For the Geo Quiz we are looking for the world's third largest island that is shared by three countries. Most of this island is in Indonesian territory.
The answer is Borneo, which is divided into Indonesia, Brunei and Malaysia.
The Batang Lupar river in Malaysian Borneo is known for its tidal bores. The tidal bore is a force of nature like no other. One of around sixty known to occur in rivers worldwide, the tidal bore in the Batang Lupar River in Sarawak, Malaysian Borneo, is one of the largest. Maria Bakkalapulo jumped onboard a small boat and braved the tidal bore. She sent this report.
A tidal bore requires a precise mix of topography, geography and tides. Simply put, it's when tidewater — funneled into a river's mouth — crashes against the river's outflow. That can cause one huge wave, or set of waves, to travel back upstream — sometimes as much as 50 miles. The height of the waves vary, but the really good ones for surfers are about 10 feet high.
Four French surfers were there to ride the wave — even after spotting three Salt Water crocodiles earlier that day. Bruno Andre is one of them.
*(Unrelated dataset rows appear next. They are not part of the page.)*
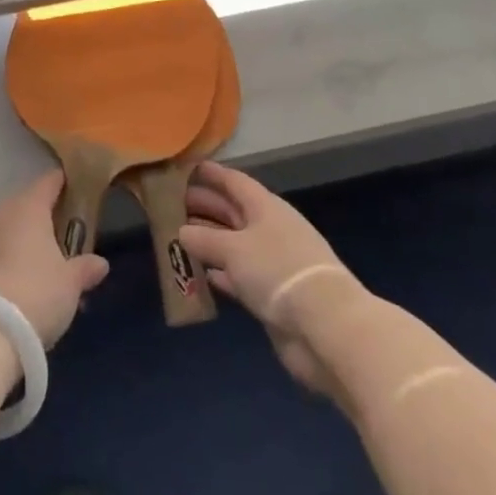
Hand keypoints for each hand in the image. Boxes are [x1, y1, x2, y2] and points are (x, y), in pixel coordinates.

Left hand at [0, 170, 110, 346]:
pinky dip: (12, 258)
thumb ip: (85, 268)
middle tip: (68, 234)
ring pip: (12, 228)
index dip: (66, 183)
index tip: (81, 190)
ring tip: (49, 263)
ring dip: (28, 240)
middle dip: (48, 217)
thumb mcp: (70, 283)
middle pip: (29, 204)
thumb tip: (100, 262)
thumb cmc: (37, 292)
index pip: (50, 181)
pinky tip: (25, 281)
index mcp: (30, 205)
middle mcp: (4, 212)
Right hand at [179, 162, 371, 398]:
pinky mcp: (273, 294)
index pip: (234, 182)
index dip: (211, 174)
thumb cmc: (277, 271)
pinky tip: (202, 274)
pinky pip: (240, 275)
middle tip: (170, 204)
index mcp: (266, 207)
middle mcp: (270, 229)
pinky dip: (221, 273)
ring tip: (178, 237)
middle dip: (205, 206)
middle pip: (233, 211)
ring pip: (234, 244)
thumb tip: (182, 232)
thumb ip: (204, 239)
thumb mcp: (234, 248)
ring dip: (209, 241)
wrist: (324, 326)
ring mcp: (273, 263)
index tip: (187, 168)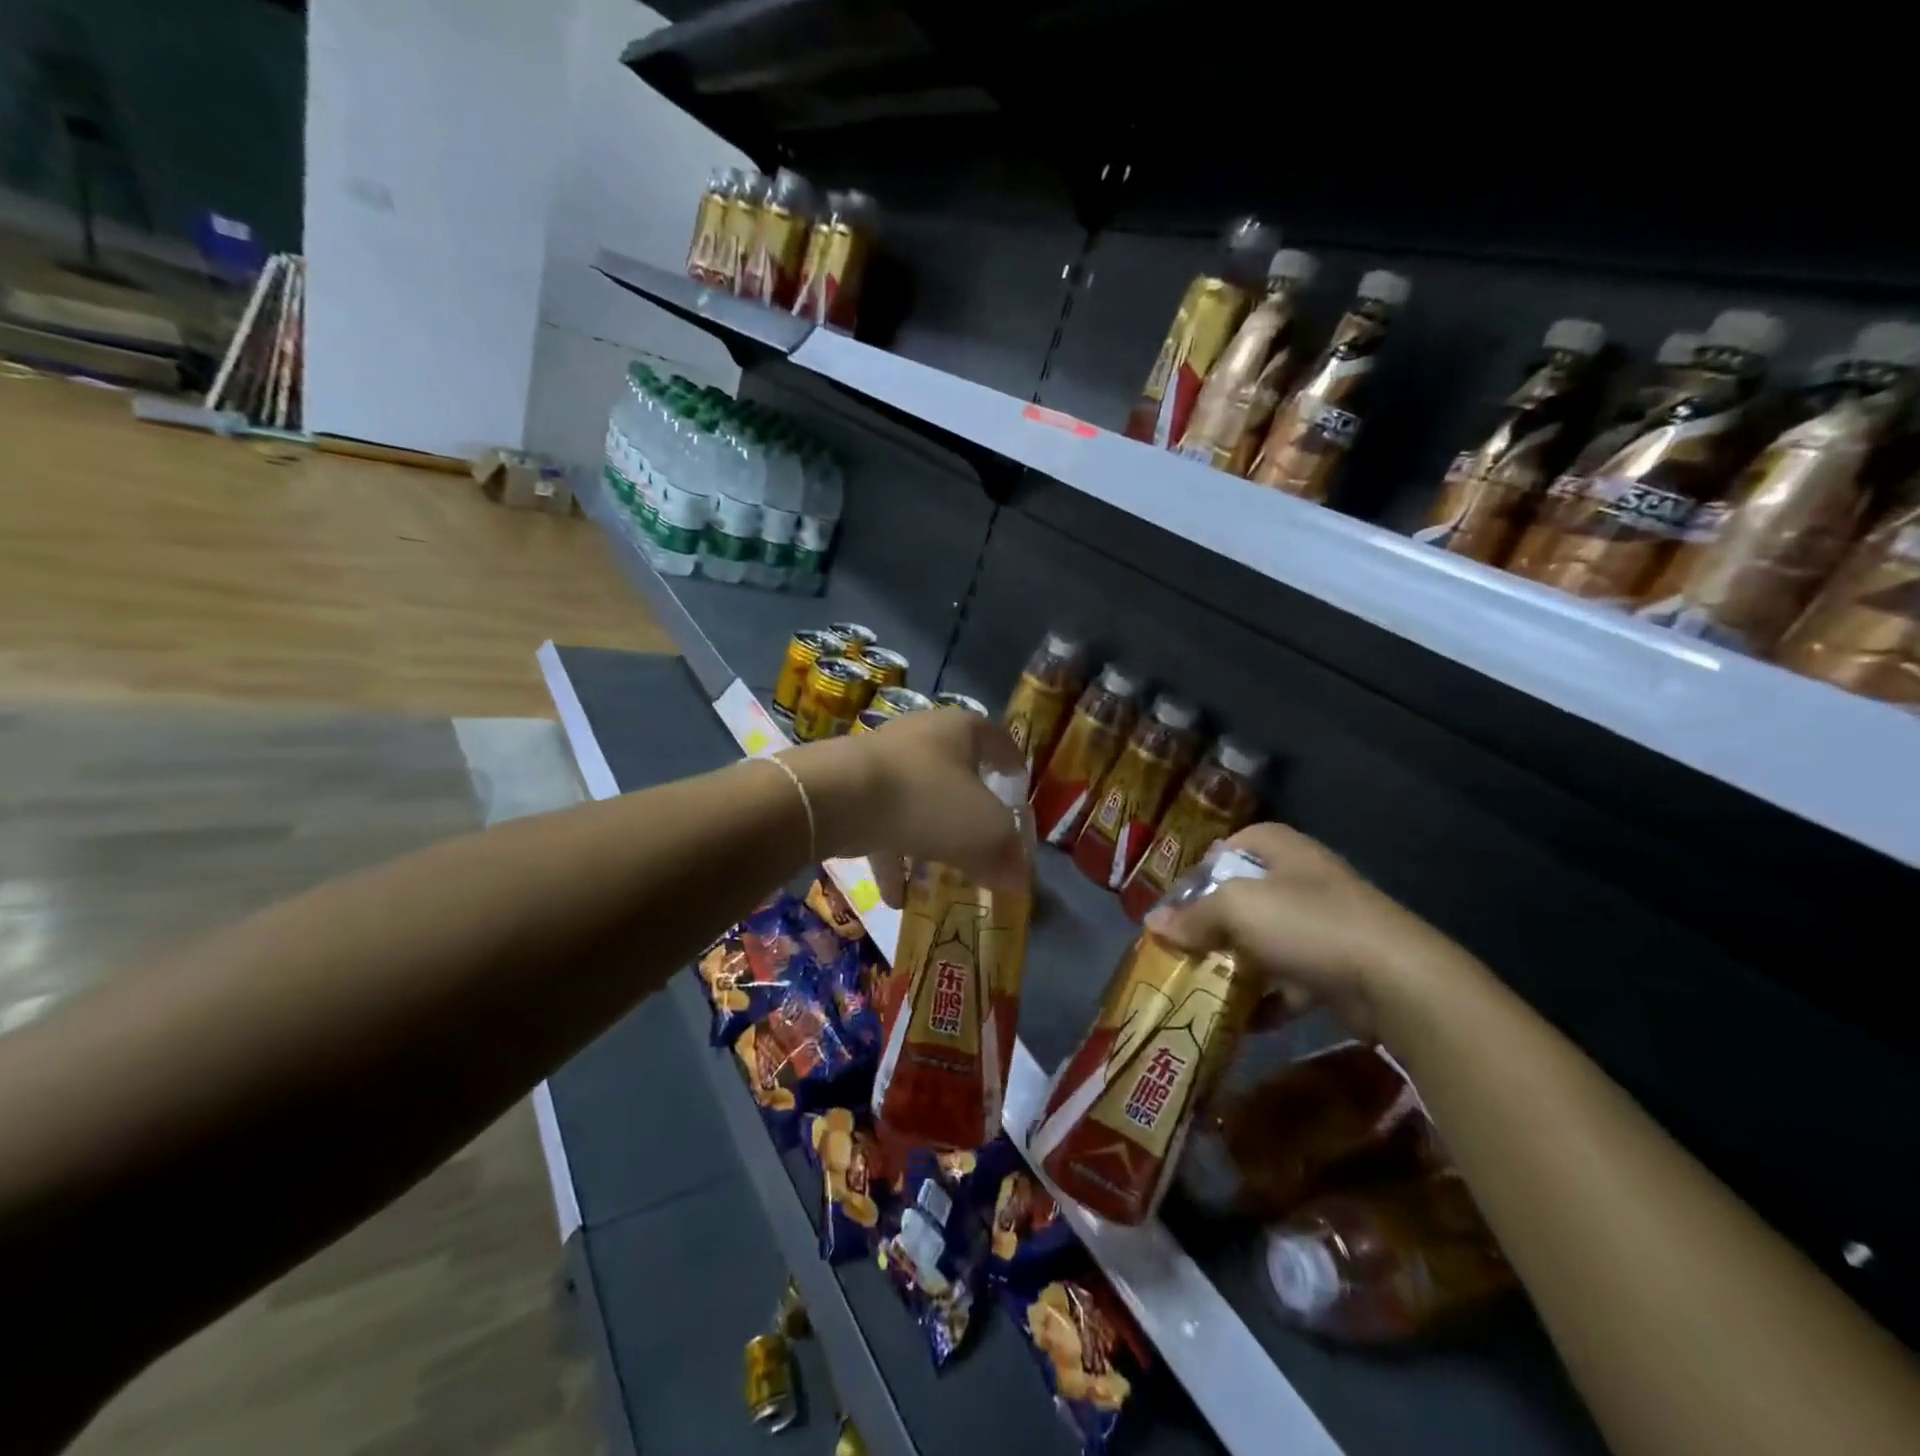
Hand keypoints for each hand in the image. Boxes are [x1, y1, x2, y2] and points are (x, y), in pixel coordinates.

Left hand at [783, 708, 1028, 906]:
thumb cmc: (928, 799)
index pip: (999, 742)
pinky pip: (882, 825)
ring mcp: (884, 761)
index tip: (1019, 789)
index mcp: (962, 729)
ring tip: (940, 882)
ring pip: (918, 802)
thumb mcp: (984, 832)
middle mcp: (923, 736)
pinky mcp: (851, 788)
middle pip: (957, 774)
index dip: (1013, 766)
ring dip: (929, 842)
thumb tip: (1021, 881)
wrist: (838, 796)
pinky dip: (892, 859)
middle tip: (984, 843)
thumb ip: (1006, 856)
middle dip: (970, 813)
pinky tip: (897, 899)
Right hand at [1144, 823, 1472, 1039]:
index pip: (1231, 846)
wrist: (1396, 981)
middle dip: (1214, 923)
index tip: (1178, 903)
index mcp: (1281, 849)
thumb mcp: (1237, 909)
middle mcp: (1303, 879)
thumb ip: (1194, 916)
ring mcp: (1325, 923)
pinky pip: (1291, 978)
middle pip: (1245, 895)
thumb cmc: (1308, 924)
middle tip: (1184, 948)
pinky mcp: (1338, 965)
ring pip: (1266, 939)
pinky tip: (1245, 1019)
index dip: (1202, 870)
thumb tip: (1153, 923)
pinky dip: (1269, 998)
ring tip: (1204, 985)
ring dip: (1238, 963)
"It is exciting because the phenomenon is amazing," Andre said. "The water goes out of the river and when it comes back it makes a huge mass of water coming through and breaking and making a long, long wave. You can surf for many, many miles."
The surfers use fast boats to chase and overtake the waves, jumping on and off, sometimes surfing continuously for five to ten minutes at a time.
Alex Wong is a world champion jet skier. He said it's an amazing ride.
"When I was waiting for the wave to appear, it was just a little white line in the distance. But once it started to roll in, it rolls in on very shallow water, it is more like froth coming at you," Wong said.
He said it is all bubbly, but when it enters the river mouth, it starts to build and it starts to get smooth.
"It is just beautiful, I think that is the right word," he said.
Antony Colas is author of The World Stormrider Guide. He has surfed six of the largest tidal bores in the world.
Colas said that looking at the head of the bore before actually launching into it is very important.
"That is the game. It is like you are catching a train that is moving," he said.
He said the tide never waits or stops for anyone and that riding the actual wave is a feeling of flying.
There's a festive atmosphere whenever there's a tidal bore — or Benak as it's called on the Batang Lupar River. The locals appreciate the tourists, but also find the Benak beneficial in other ways.
Deckson Bundak knows the river well.
"During the Benak time, it is time for us to catch shrimp or fish, for us, for food, for our meals," Bundak said.
He said that when the Benak come they go to the river bank just between the river and the bank and put their fish baskets. The water current pushes the shrimp and fish inside the baskets.
But the easy fishing is not without its dangers. Saltwater crocodiles are common and reach frightening proportions. They kill about half-a-dozen people each year in the area. But despite the risks, the Batang Lupar Benak is becoming more and more popular.